Voor de achtste keer publiceert het INR het jaarverslag over het verloop van de consumptieprijzen. Dit jaarverslag werd als volgt opgebouwd:
In het eerste deel van het jaarverslag focust het Prijzenobservatorium op de totale inflatie in België en het prijsstijgingstempo van de vijf grote productgroepen:
-
energie,
-
bewerkte en niet-bewerkte levensmiddelen,
-
diensten en ten slotte
-
industriële, niet-energetische goederen.
Voor elke productgroep wordt eerst de inflatie in België toegelicht, welke vervolgens vergeleken wordt met die in de voornaamste buurlanden (Duitsland, Frankrijk en Nederland). Het geharmoniseerd indexcijfer der consumptieprijzen (GICP), dat opgesteld wordt conform de Europese methodologie, vormt veruit de belangrijkste gegevensbron voor het verslag.
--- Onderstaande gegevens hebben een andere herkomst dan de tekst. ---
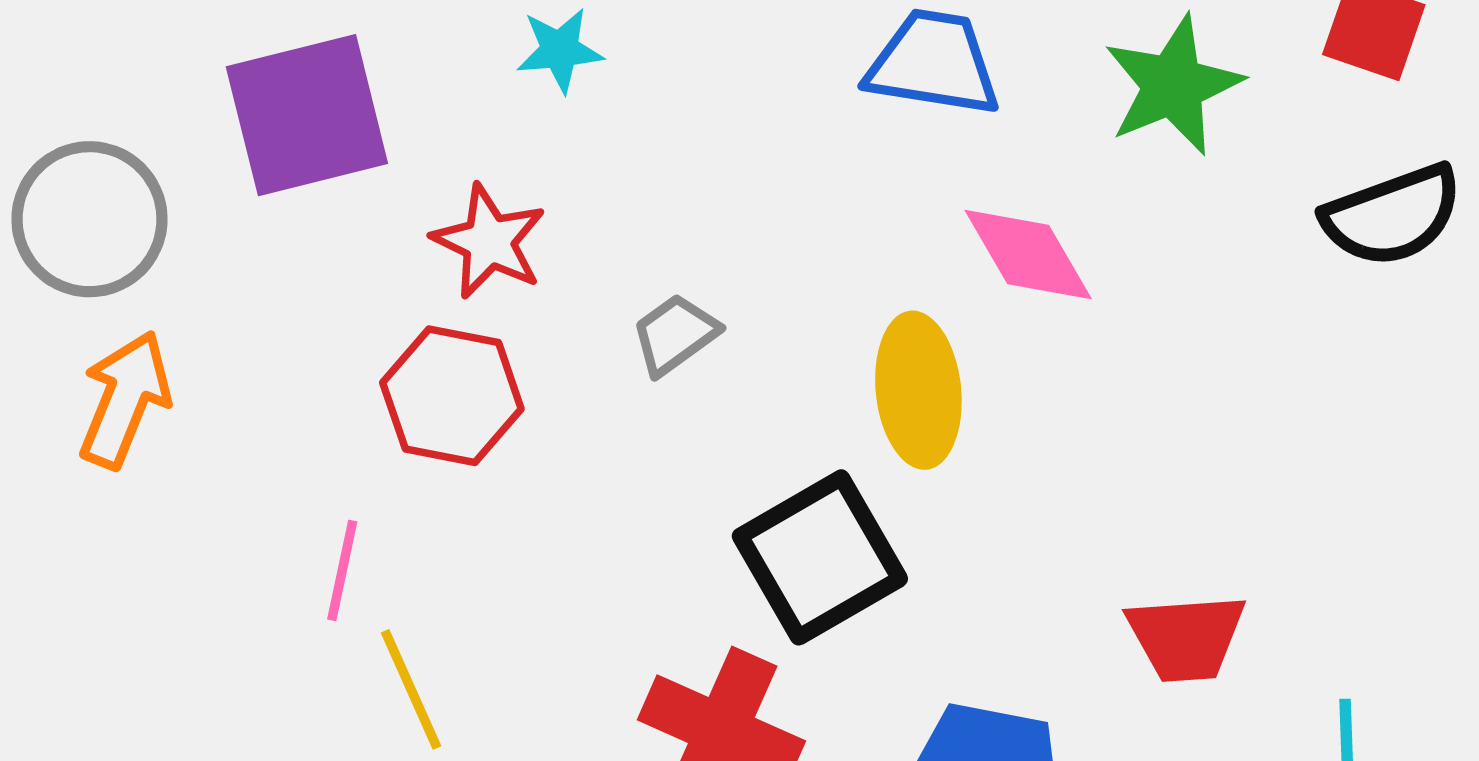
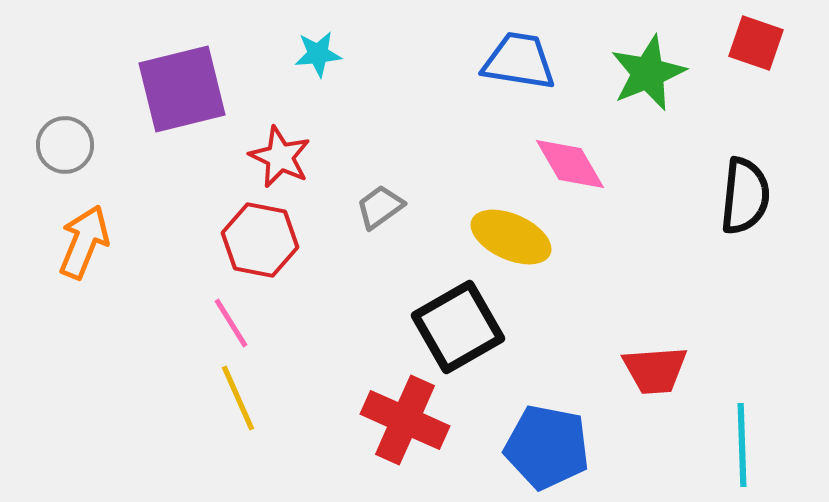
black semicircle: (1392, 215) -> (745, 196), moved, turned -64
gray circle: (89, 219) -> (65, 145), size x0.7
yellow ellipse: (918, 390) -> (511, 237), turned -60
pink line: (342, 570) -> (231, 323), moved, turned -44

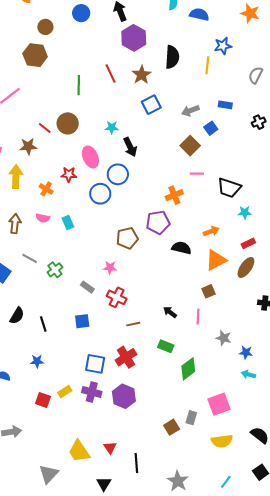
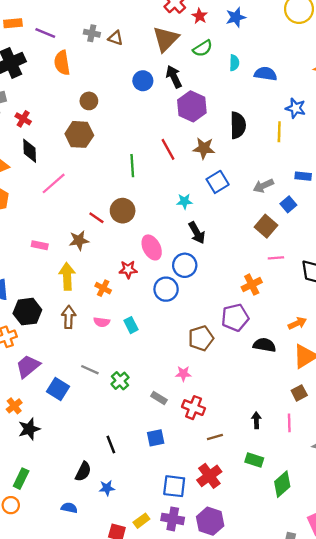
blue circle: (81, 13) -> (143, 81), moved
blue star: (223, 46) -> (296, 108), turned 30
brown star: (142, 75) -> (204, 148), turned -30
cyan star: (112, 127) -> (185, 201), moved
brown arrow: (15, 224) -> (69, 317), moved
black arrow: (170, 312) -> (256, 420), turned 56
black semicircle: (17, 316) -> (83, 472), moved

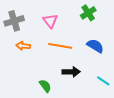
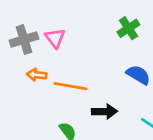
pink triangle: (50, 21) -> (55, 38), moved
orange line: (60, 46) -> (71, 86), moved

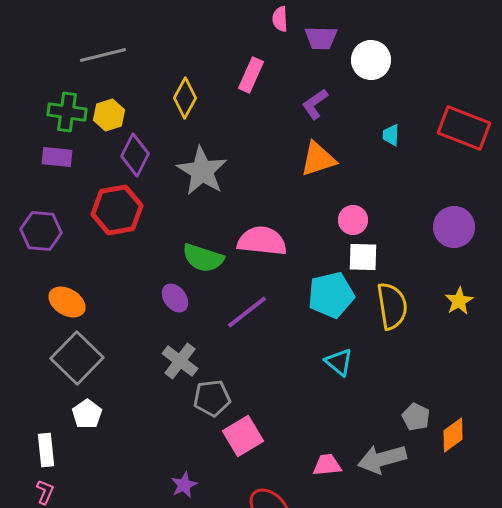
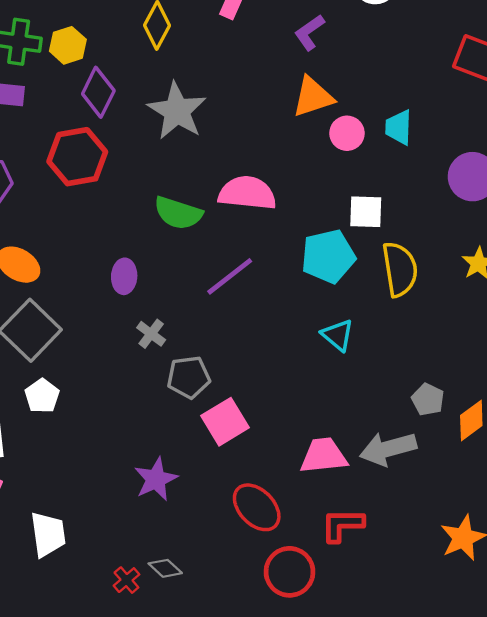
cyan trapezoid: (391, 135) -> (399, 127), moved, size x1.4
pink circle: (353, 220) -> (347, 133), moved
purple ellipse: (175, 298) -> (124, 276), moved, turned 40
gray cross: (180, 361) -> (151, 334), size x0.7
pink trapezoid: (327, 465) -> (324, 456), size x1.4
purple star: (184, 485) -> (156, 479), size x1.4

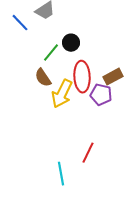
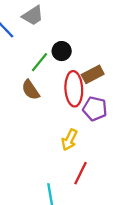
brown rectangle: (113, 77) -> (93, 74), moved
yellow arrow: (62, 94) -> (69, 140), moved, size x0.7

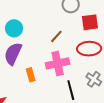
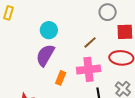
orange rectangle: (31, 75) -> (61, 78), turned 32

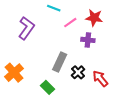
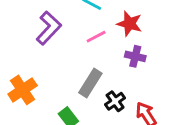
red star: (94, 18) -> (129, 24), moved
pink line: (70, 23) -> (96, 37), moved

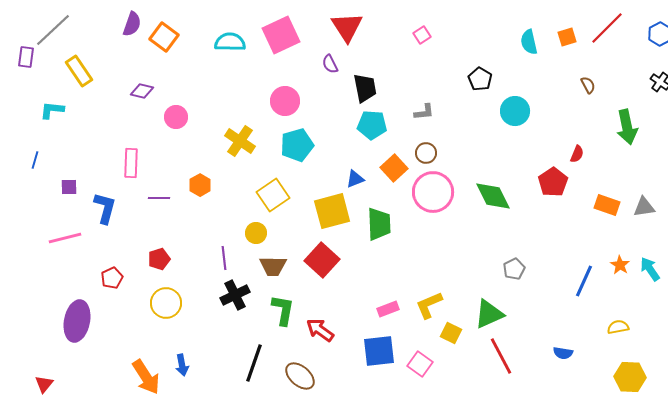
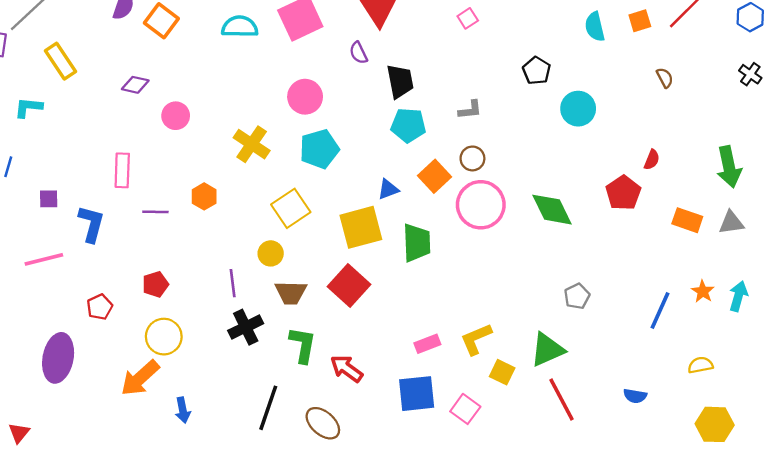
green arrow: (627, 127) -> (729, 167), moved
cyan arrow: (650, 269) -> (738, 296), turned 50
orange arrow: (146, 377) -> (140, 378), moved, turned 81

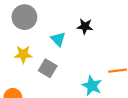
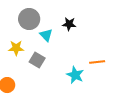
gray circle: (24, 17) -> (29, 19), moved

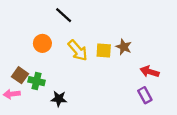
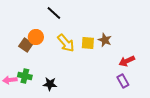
red arrow: (150, 72) -> (127, 61), turned -42
brown square: (20, 75) -> (26, 45), moved
green cross: (37, 81) -> (25, 76), moved

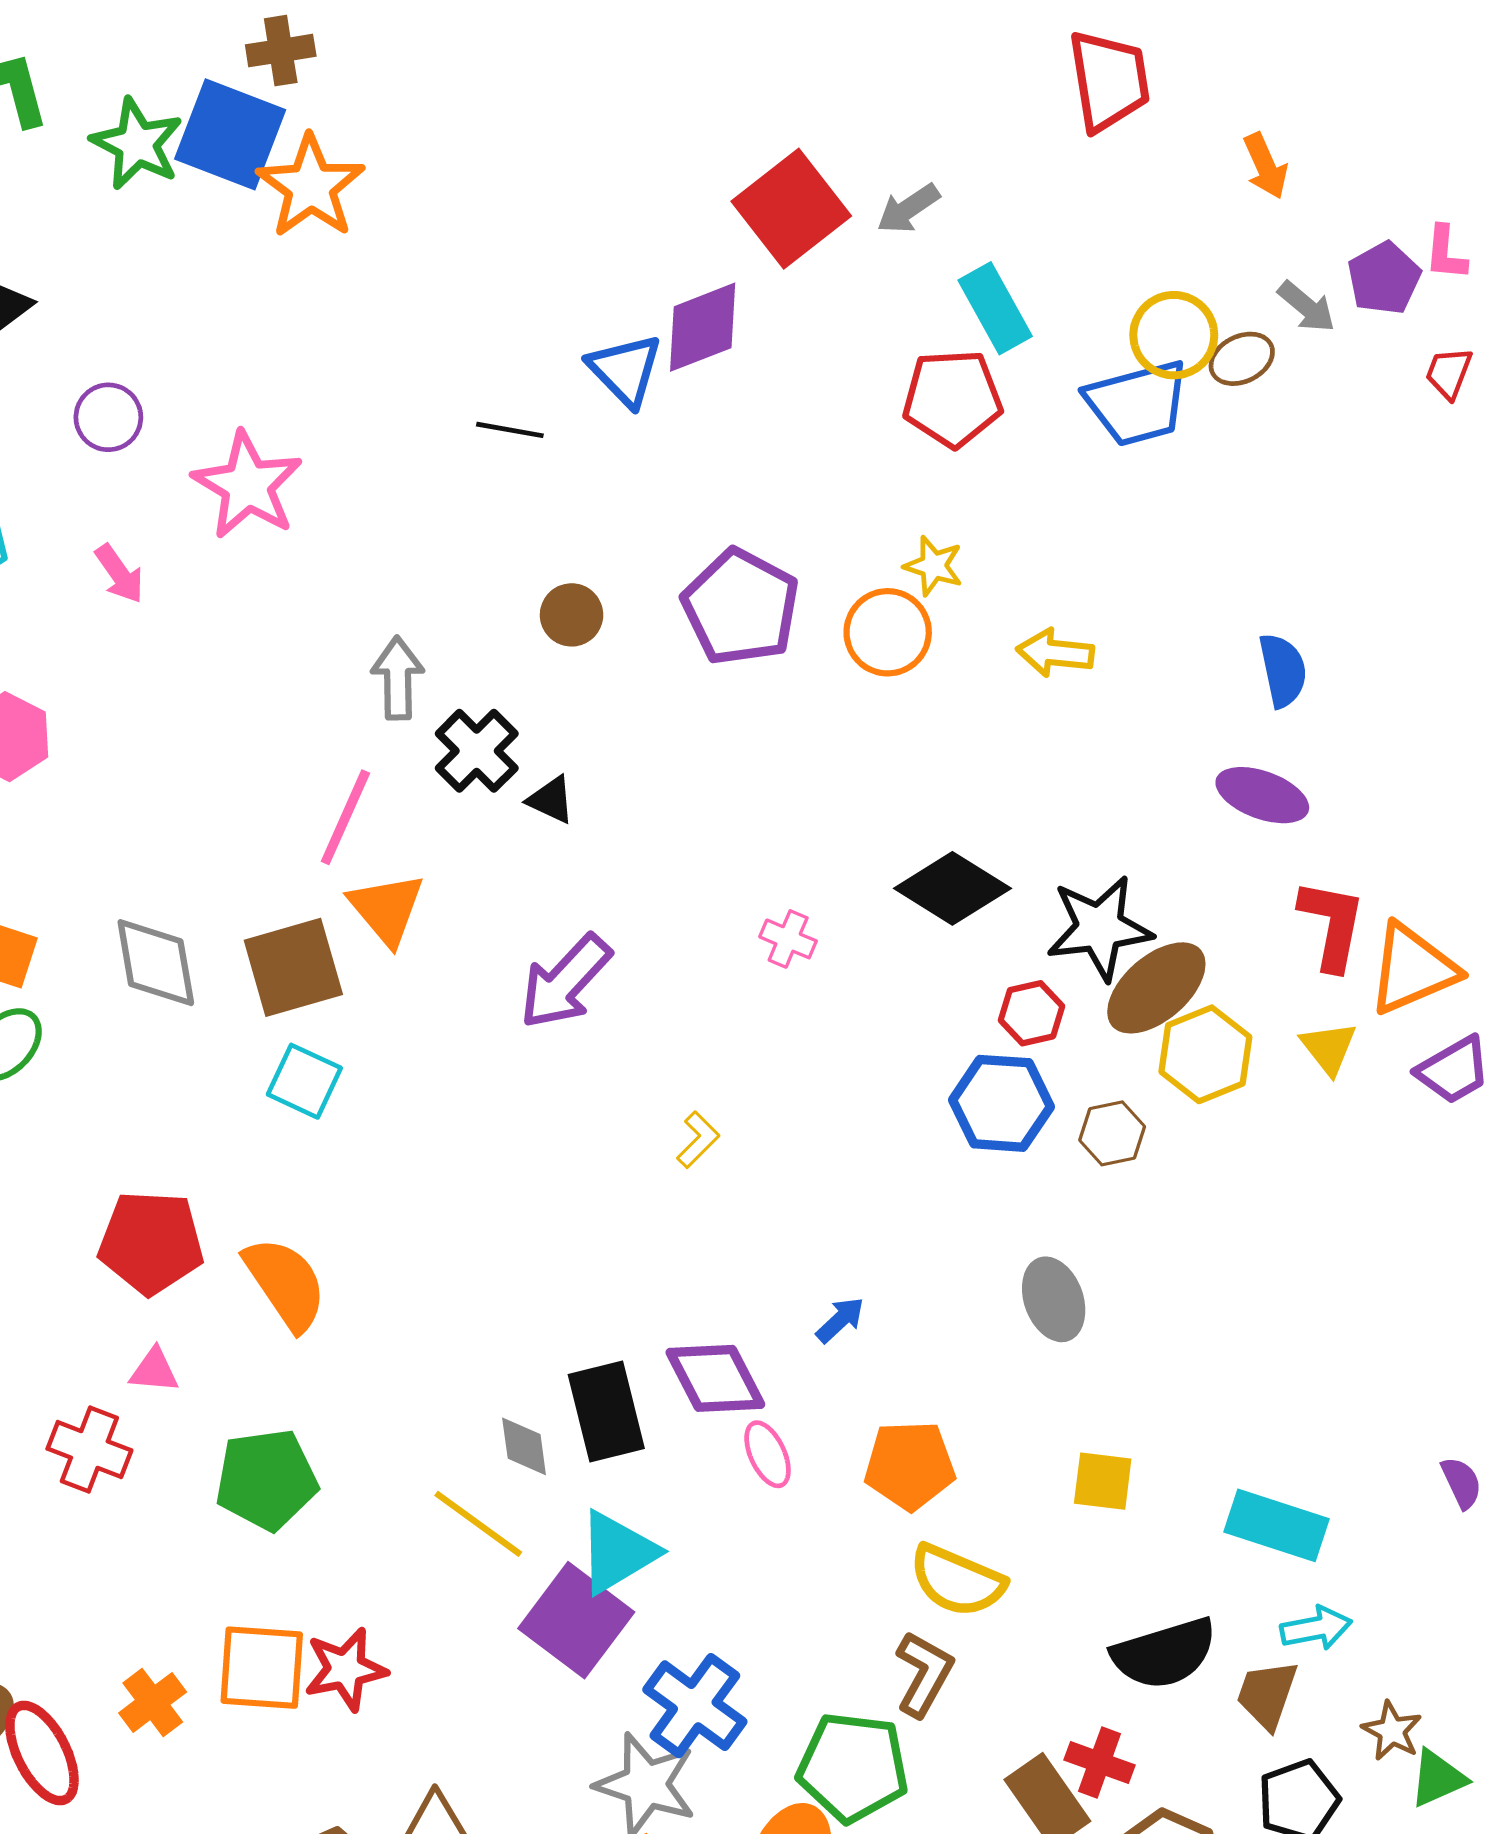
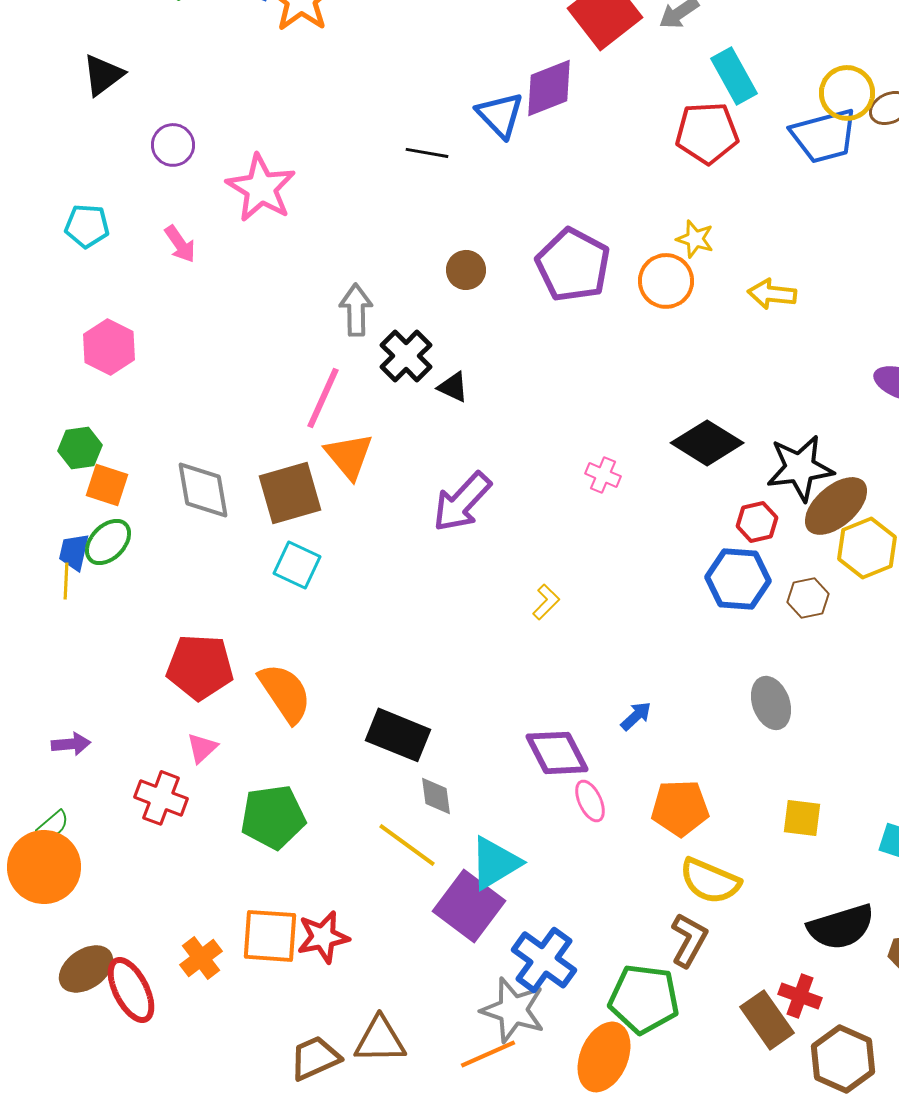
pink triangle: (154, 1370) -> (202, 748), turned -48
black rectangle: (606, 1412) -> (398, 735), moved, turned -54

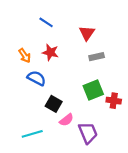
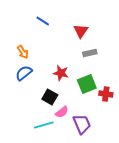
red star: (50, 52) -> (61, 73), moved
blue semicircle: (36, 78) -> (24, 73), moved, turned -66
cyan line: (32, 134) -> (44, 125), moved

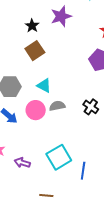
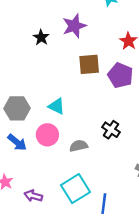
brown square: (35, 51) -> (89, 64), moved, turned 30
gray semicircle: (57, 106) -> (79, 146), moved

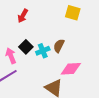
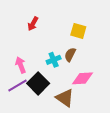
yellow square: (73, 13) -> (78, 31), moved
black square: (26, 47) -> (38, 83), moved, size x1.5

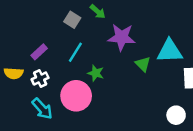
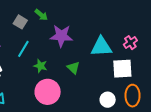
green triangle: (143, 64) -> (73, 68), moved
pink circle: (76, 96) -> (48, 92), moved

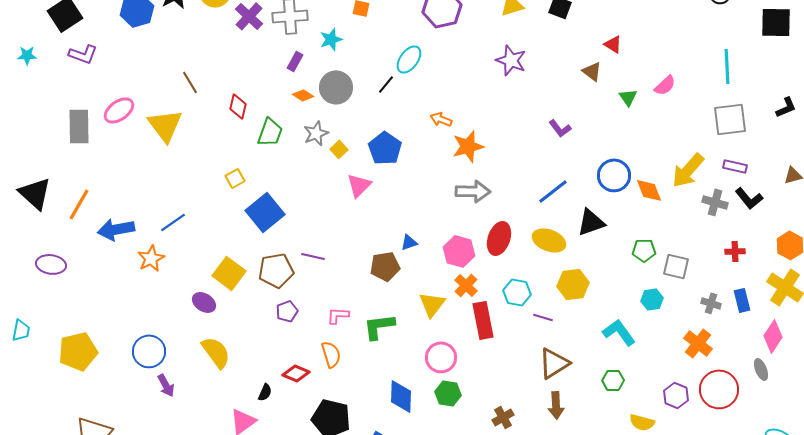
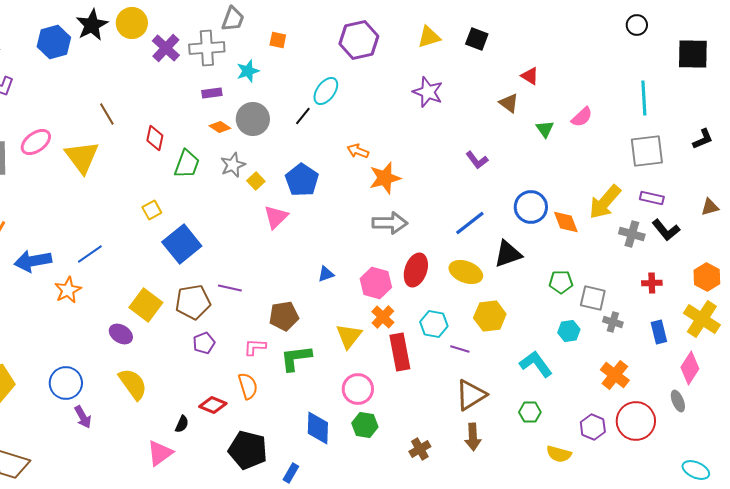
purple rectangle: (295, 61) -> (212, 93), turned 54
brown pentagon: (385, 266) -> (284, 316), moved
gray cross: (711, 303) -> (613, 322), moved

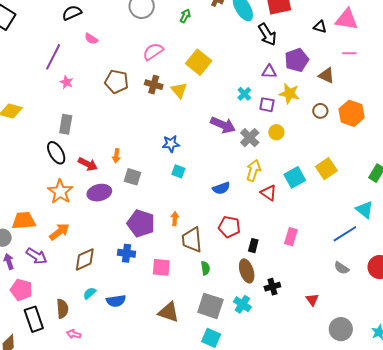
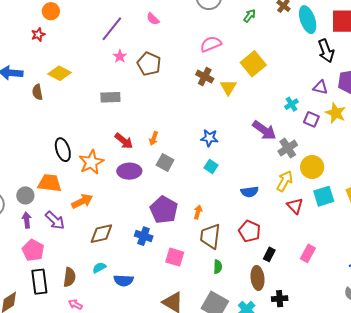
brown pentagon: (117, 82) -> (149, 64), moved
gray rectangle: (66, 124) -> (110, 97), turned 66
yellow circle: (276, 132) -> (312, 167), moved, size x1.5
black ellipse: (56, 153) -> (63, 150), moved

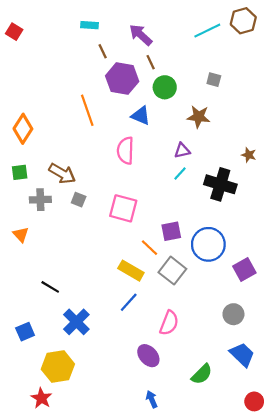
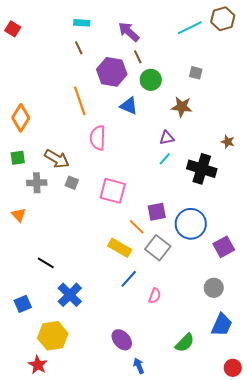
brown line: (103, 51) -> (79, 48), moved
pink semicircle: (125, 151) -> (98, 138), moved
blue line: (129, 302) -> (129, 279), moved
pink semicircle: (169, 323) -> (155, 296), size x0.7
blue trapezoid: (242, 355) -> (222, 325), turned 70
purple ellipse: (148, 356) -> (122, 340), moved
In het tweede deel van het verslag komt een aparte analyse over de diensteninflatie aan bod. De laatste jaren heeft vooral het verloop van de dienstenprijzen bijgedragen aan de hogere inflatie in België in vergelijking met de buurlanden.
Op vraag van de minister van Economie, werkten de FOD Economie (Prijzenobservatorium en Algemene Directie Statistiek - Statistics Belgium), de Nationale Bank van België en het Federaal Planbureau binnen het kader van het Instituut voor de Nationale Rekeningen samen aan dit onderzoek. Dit tweede deel van het verslag start met een gedetailleerde beschrijving van het verloop van de totale inflatie en zijn verschillende componenten in België en in de drie voornaamste buurlanden over de periode 1998-2016. Het belang van de diensteninflatie komt hier duidelijk naar voren. In het tweede hoofdstuk buigen we ons over de verklarende factoren van macro-economische en institutionele aard voor de hogere diensteninflatie in België. In het laatste hoofdstuk ten slotte wordt voor de twee categorieën met de grootste impact op het inflatieverschil tussen België en de voornaamste buurlanden (restaurants en cafés, telecomdiensten) een diepgaande analyse uitgevoerd.